接收输入的训练样本,以对所述训练样本进行处理得到每一训练样本所对应的表征向量;
接收输入的初始向量,并根据所述表征向量以及所述初始向量对所述待训练分类模型进行N次迭代训练,以对所述待训练分类模型的每一分类层级进行训练,其中每次迭代训练完成一分类层级的训练,且每次迭代训练完成时对应的分类层级收敛;
当确定第N次迭代训练后第N分类层级收敛时,确定所述待训练分类模型训练完成,并存储训练好的分类模型。
第二方面,本申请还提供了一种文本分类模型的训练装置,所述装置包括:
模型加载模块,用于加载待训练分类模型,并识别所述待训练分类模型所包含的分类层级数N,其中所述待训练分类模型基于BERT语言模型生成;
样本处理模块,用于接收输入的训练样本,以对所述训练样本进行处理得到每一训练样本所对应的表征向量;
模型训练模块,用于接收输入的初始向量,并根据所述表征向量以及所述初始向量对所述待训练分类模型进行N次迭代训练,以对所述待训练分类模型的N个分类层级进行训练,其中每次迭代训练完成一分类层级的训练,且每次迭代训练完成时对应的分类层级收敛;
模型存储模块,用于当确定第N次迭代训练后第N分类层级收敛时,确定所述待训练分类模型训练完成,并存储训练好的分类模型。
第三方面,本申请还提供了一种计算机设备,所述计算机设备包括存储器和处理器;所述存储器用于存储计算机程序;所述处理器,用于执行所述计算机程序并在执行所述计算机程序时实现如上述的基于BERT的文本分类模型的训练方法。
第四方面,本申请还提供了一种计算机可读存储介质,所述计算机可读存储介质存储有计算机程序,所述计算机程序被处理器执行时使所述处理器实现如上述的基于BERT的文本分类模型的训练方法。
本申请公开了一种基于BERT的文本分类模型的训练方法、装置、计算机设备及存储介质,在对分类模型进行训练时,基于BERT语言模型对训练样本进行处理,同时根据实际的需求构建分类模型的结构,接着根据处理后的训练样本对所构建的分类模型进行若干次的迭代训练,以使得训练完成后的分类模型可以实现层级分类。
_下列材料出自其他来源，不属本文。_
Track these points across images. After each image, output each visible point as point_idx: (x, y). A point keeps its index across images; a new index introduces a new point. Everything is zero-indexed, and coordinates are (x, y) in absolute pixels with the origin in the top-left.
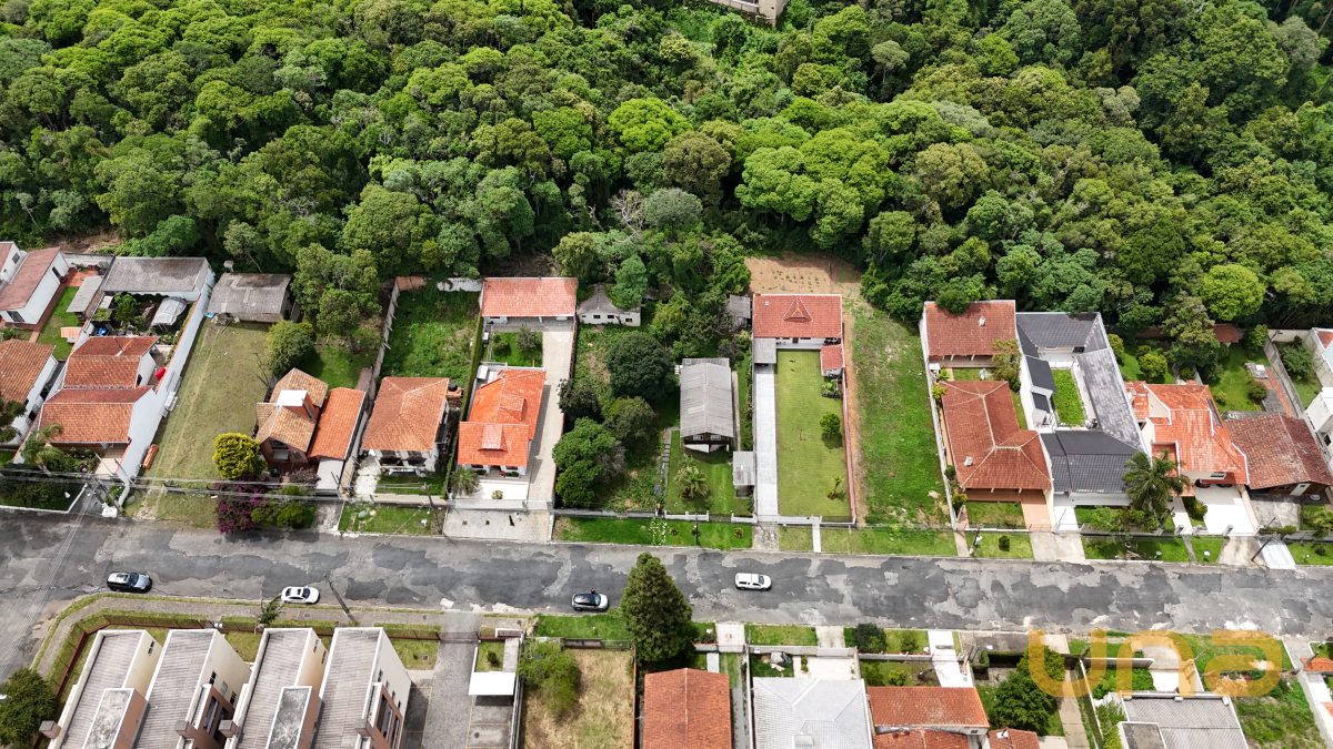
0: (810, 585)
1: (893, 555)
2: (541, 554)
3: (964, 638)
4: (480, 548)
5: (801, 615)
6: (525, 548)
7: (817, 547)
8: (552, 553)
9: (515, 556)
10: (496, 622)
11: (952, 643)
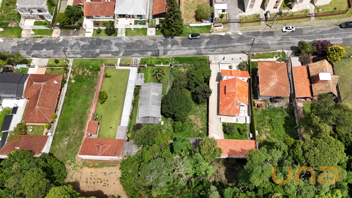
0: (124, 47)
1: (95, 58)
2: (212, 51)
3: (82, 35)
4: (233, 51)
5: (129, 39)
6: (218, 53)
7: (119, 59)
8: (208, 52)
9: (221, 50)
10: (223, 30)
11: (86, 33)
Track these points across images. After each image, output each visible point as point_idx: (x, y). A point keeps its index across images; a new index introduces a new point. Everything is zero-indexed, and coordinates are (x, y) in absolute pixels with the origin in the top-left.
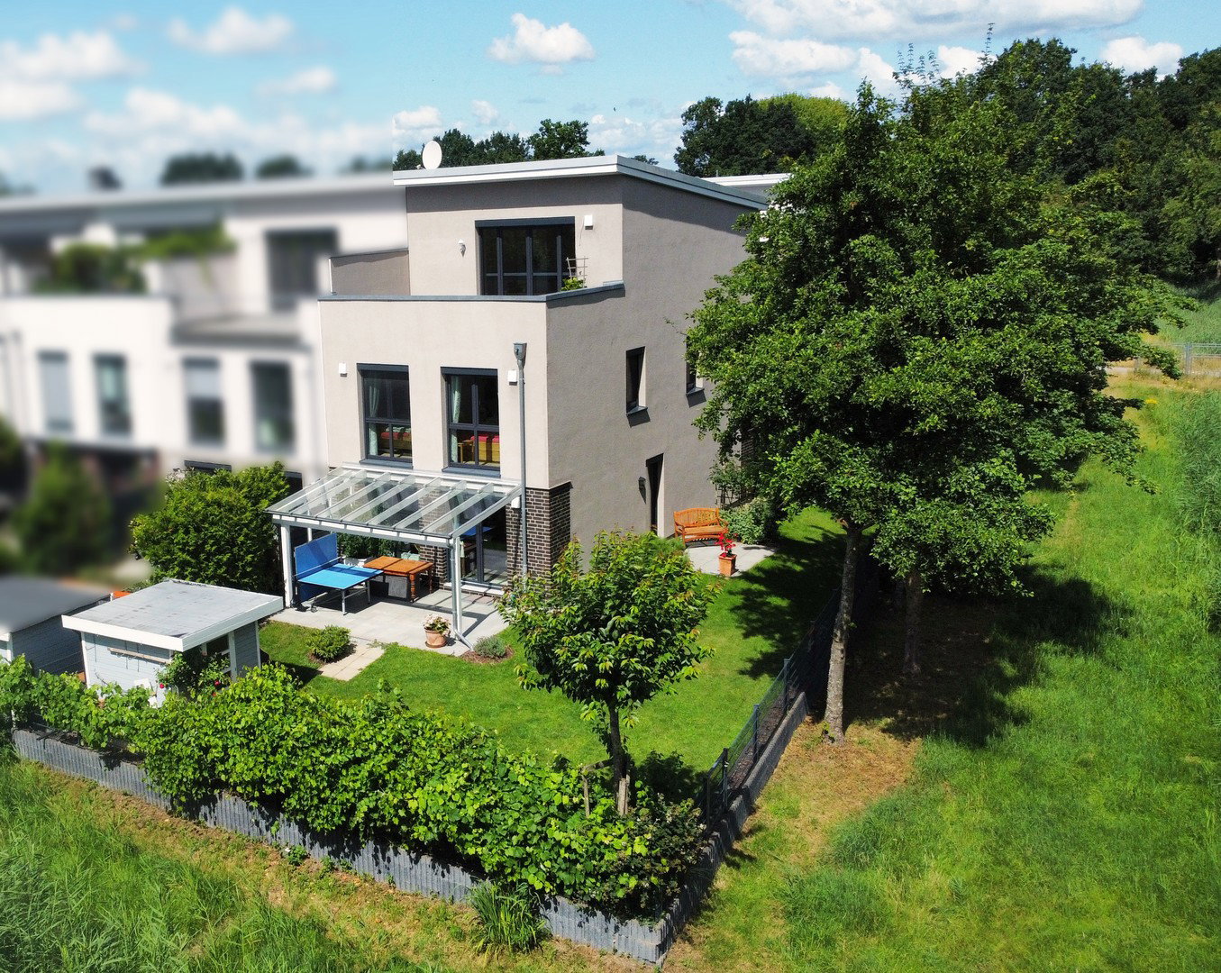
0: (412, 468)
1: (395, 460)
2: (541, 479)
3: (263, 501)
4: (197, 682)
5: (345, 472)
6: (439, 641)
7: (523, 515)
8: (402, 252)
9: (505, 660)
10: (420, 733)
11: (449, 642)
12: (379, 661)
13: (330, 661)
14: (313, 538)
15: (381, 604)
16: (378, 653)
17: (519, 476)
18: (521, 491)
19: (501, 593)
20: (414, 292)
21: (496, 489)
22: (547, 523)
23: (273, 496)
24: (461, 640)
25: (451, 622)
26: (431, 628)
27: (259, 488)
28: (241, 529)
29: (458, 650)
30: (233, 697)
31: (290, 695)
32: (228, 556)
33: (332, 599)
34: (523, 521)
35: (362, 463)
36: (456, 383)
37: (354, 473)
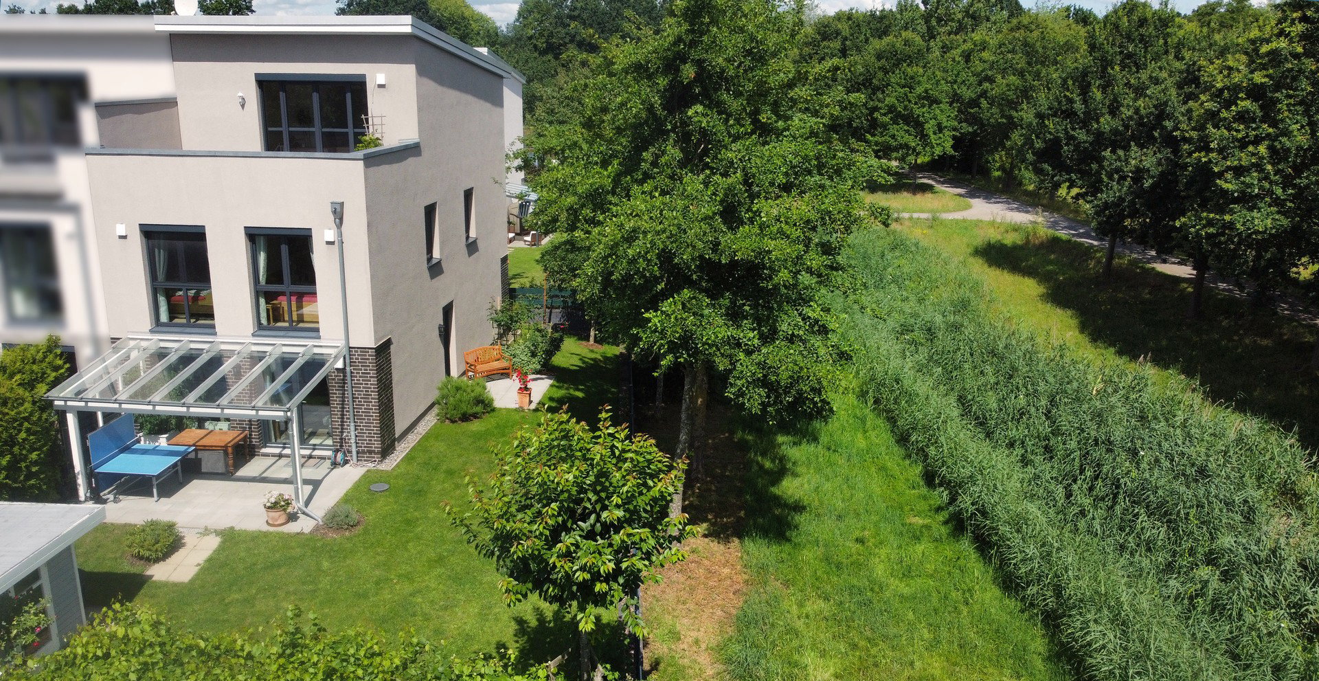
0: (215, 334)
1: (194, 326)
2: (365, 338)
3: (40, 385)
4: (9, 632)
5: (132, 343)
6: (282, 519)
7: (348, 374)
8: (168, 103)
9: (360, 528)
10: (352, 660)
11: (293, 517)
12: (218, 551)
13: (157, 560)
14: (105, 422)
15: (196, 482)
16: (213, 542)
17: (343, 336)
18: (345, 351)
19: (329, 453)
20: (187, 146)
21: (317, 351)
22: (374, 381)
23: (51, 378)
24: (304, 513)
25: (293, 497)
26: (274, 506)
27: (32, 372)
28: (21, 425)
29: (304, 525)
30: (84, 657)
31: (167, 640)
32: (8, 458)
33: (138, 486)
34: (349, 381)
35: (152, 331)
36: (261, 242)
37: (144, 344)
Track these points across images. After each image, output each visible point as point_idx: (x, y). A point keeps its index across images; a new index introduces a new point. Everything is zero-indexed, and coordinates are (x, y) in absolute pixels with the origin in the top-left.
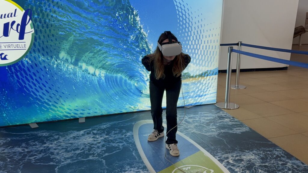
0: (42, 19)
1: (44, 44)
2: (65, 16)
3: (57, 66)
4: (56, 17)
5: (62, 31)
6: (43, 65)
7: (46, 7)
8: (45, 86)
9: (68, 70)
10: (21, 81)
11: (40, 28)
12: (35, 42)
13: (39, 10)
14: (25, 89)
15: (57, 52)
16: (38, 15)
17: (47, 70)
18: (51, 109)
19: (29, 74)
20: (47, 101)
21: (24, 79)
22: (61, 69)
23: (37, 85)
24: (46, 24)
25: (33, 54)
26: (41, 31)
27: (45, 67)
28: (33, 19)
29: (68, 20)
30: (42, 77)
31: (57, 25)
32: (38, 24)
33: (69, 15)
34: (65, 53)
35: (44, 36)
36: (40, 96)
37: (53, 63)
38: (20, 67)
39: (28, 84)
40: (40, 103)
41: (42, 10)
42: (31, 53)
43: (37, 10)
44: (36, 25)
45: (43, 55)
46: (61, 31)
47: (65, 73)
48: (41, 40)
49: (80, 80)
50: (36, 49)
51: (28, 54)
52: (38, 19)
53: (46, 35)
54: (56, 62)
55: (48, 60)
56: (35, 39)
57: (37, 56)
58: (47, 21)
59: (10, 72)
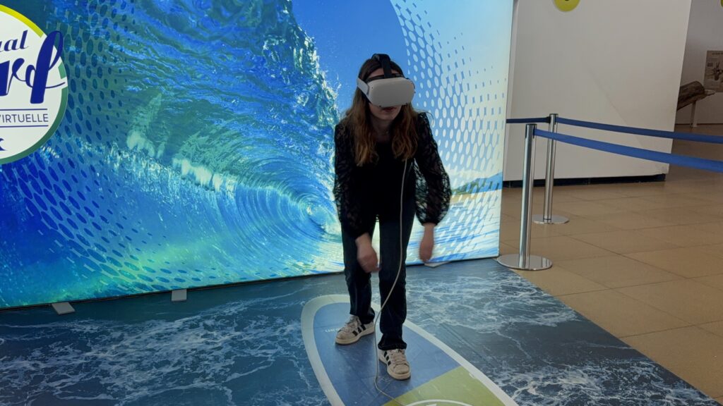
0: (87, 56)
2: (141, 50)
3: (122, 165)
4: (121, 50)
5: (135, 85)
6: (88, 162)
7: (96, 27)
8: (92, 214)
9: (146, 175)
10: (33, 201)
11: (83, 76)
12: (70, 110)
13: (80, 35)
14: (43, 220)
15: (122, 132)
16: (79, 45)
17: (98, 174)
18: (106, 268)
19: (55, 186)
20: (95, 249)
21: (43, 197)
22: (131, 174)
23: (72, 212)
24: (98, 66)
25: (65, 138)
26: (84, 83)
27: (92, 169)
28: (67, 55)
29: (150, 58)
30: (85, 192)
31: (122, 68)
32: (77, 66)
33: (151, 47)
34: (142, 136)
35: (91, 95)
36: (79, 237)
37: (111, 159)
38: (32, 168)
39: (52, 209)
40: (79, 255)
41: (86, 35)
42: (58, 134)
43: (75, 33)
44: (72, 68)
45: (90, 142)
46: (131, 84)
47: (141, 183)
48: (84, 104)
49: (175, 201)
50: (72, 126)
51: (53, 138)
52: (78, 56)
53: (96, 94)
54: (119, 157)
55: (101, 151)
56: (69, 101)
57: (75, 142)
58: (100, 59)
59: (8, 180)
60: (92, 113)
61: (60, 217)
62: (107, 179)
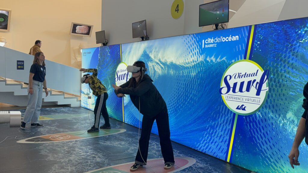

而在训练过程中,各个子模型之间不存在相互的干扰,也就是后一个子模型在不收敛的情况下不需要对前面的模块再次进行训练,提高了模型训练的效率,同时可以通过对模型结构的改变使得分类模型实现对更多层级的分类,使得分类模型具有更好的扩展性,以适应更多的分类需求。
附图说明
为了更清楚地说明本申请实施例技术方案,下面将对实施例描述中所需要使用的附图作简单地介绍,显而易见地,下面描述中的附图是本申请的一些实施例,对于本领域普通技术人员来讲,在不付出创造性劳动的前提下,还可以根据这些附图获得其他的附图。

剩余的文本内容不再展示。